Qatar is set to remain the “fastest” growing country in the GCC region at 3.5% this year and 3.7% in 2017, the Institute of Chartered Accountants in England and Wales (ICAEW) has said in a report.
The country’s hydrocarbon production will benefit from increased pipeline gas output from the Barzan gas field and the new Ras Laffan II refinery in 2017.
However, this will be broadly offset by slowing growth in the non-hydrocarbon sector, leaving total GDP growth at a forecast 3.5% in 2016 and 3.7% in 2017, ICAEW said in its "Economic Insight: Middle East Q3 2016" produced by Oxford Economics, its partner and economic forecaster.
The report states that GCC Governments need to step up efforts to improve the financing environment.
The accountancy and finance body warns that the access to finance will be a key driver for economic diversification across the region – urgently needed in light of the radical shift in global oil markets.
As lower oil prices affect the role played by governments as direct and indirect drivers of GCC (Gulf Cooperation Council) business investment, ensuring companies’ access to finance is becoming critical, it said.
This requires ambitious policy, including prioritization of public spending, a more competitive banking sector, development of the financial sector and greater openness to foreign direct investment (FDI).
The ‘new normal’ for oil prices has made diversification more urgent but also more difficult – by tightening financial conditions across the region.
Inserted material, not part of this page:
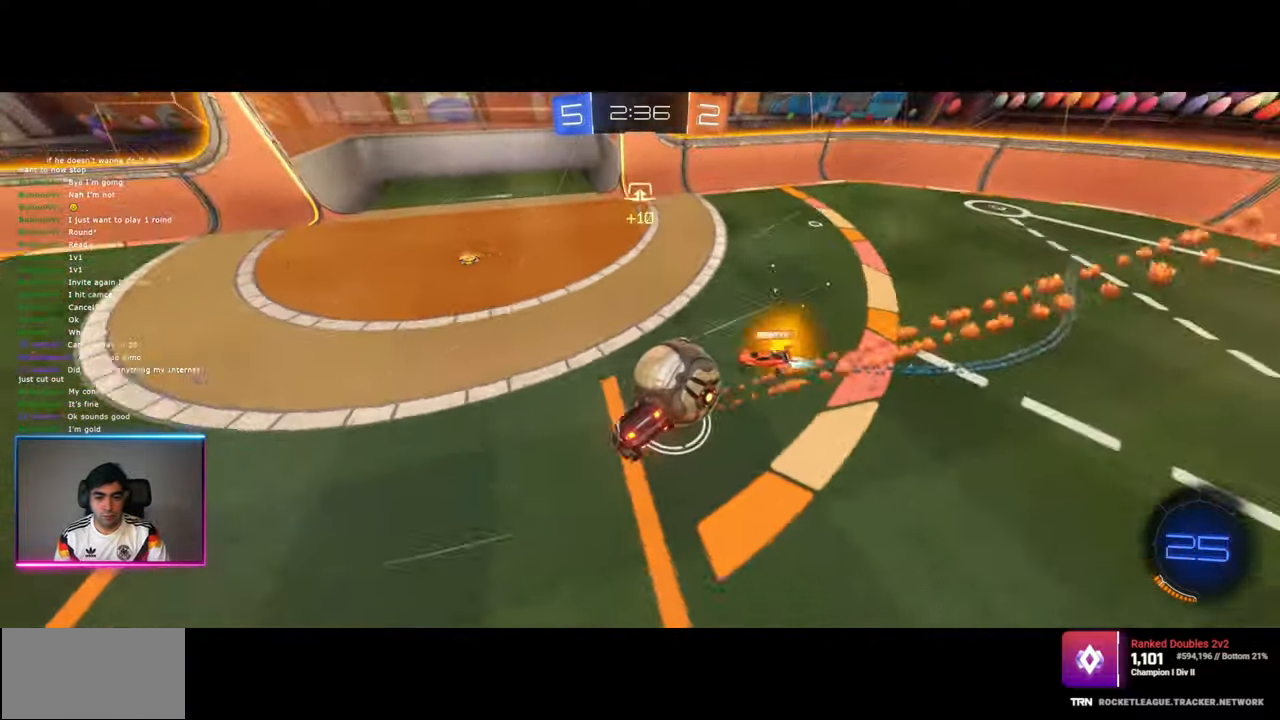
{"keys": ["s"], "mouse": [], "events": [[84, "w", "up"], [234, "mouse_left", "up"], [267, "s", "down"], [384, "d", "up"]]}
The report outlines three specific channels in this context. Most crucially, lower oil revenues mean governments have less funding to support investment and development.
Total government spending is reported to have fallen by 15%-20% in Saudi Arabia, Kuwait, Oman and Bahrain between 2014 and 2016, with further expenditure restraint expected in the coming years.
Secondly, lower oil revenues mean a lower stock of government deposits in the local banking system, and therefore a shortfall in cash to lend to households and firms.
Finally, the damage that lower oil prices have inflicted on public finances and credit ratings mean ongoing expenditure restraint is crucial. Government debt stocks remain low by international standards, but with deficits at double-digits of GDP, those debt stocks are rising steeply. This has led ratings agencies to downgrade Saudi Arabia, Oman and Bahrain through the first half of 2016.
Local banks, which hold government debt as assets, have therefore had to increase capital buffers, restricting their ability to lend.
The overall impact is that bank lending, coupled with the overall money supply in GCC economies, has gradually slowed over the past couple of years and begun to contract in some.
According to the report, a balance in the oil market is expected in 2017. Brent crude oil prices are forecast to average $44 a barrel in 2016, edging up to $50 for a barrel in 2017 respectively, thanks to the success of Opec’s (Organization of the Petroleum Exporting Countries) strategy to keep production high and try to freeze out higher cost producers, particularly those in the US.
However, this is still well below breakeven oil prices for government budgets, which consequently remain in deficit across most of the region. GDP across the Middle East region is expected to grow by 2.4% this year and 2.8% next year, compared to 2.8% in 2015.
Tom Rogers, ICAEW economic adviser, and associate director, Oxford Economics’ Macroeconomic Consultancy for Europe, Middle East and Africa (EMEA), said: “A tighter financing environment may mean GCC firms struggle to get the finance they need in order to invest or expand, or if they do get it will be at higher interest rates. However, there are ways in which this challenge can be overcome. For example, governments should try and priorities growth-enhancing policy areas when rationalizing public spending, improve the environment for inward foreign investment, and in some cases boost competition within the banking sector.”
If governments are successful in attracting greater inward FDI, this would have multiple benefits – access to foreign liquidity, transferring technology, and supporting exchange rate pegs. Although the UAE, Bahrain and Qatar are among the world’s 20 most FDI-friendly economies, Oman, Saudi Arabia and Kuwait are in 80th, 107th and 137th place respectively.
Michael Armstrong, ICAEW regional director (Middle East, Africa and South Asia) said, “Attracting FDI will not only provide an additional source of financing, it will also create healthy competition that should ultimately benefit the financial sector and the economy. Banks and finance providers may find their profitability under pressure from any moves to boost competition in their sectors, and develop other financial sector areas.”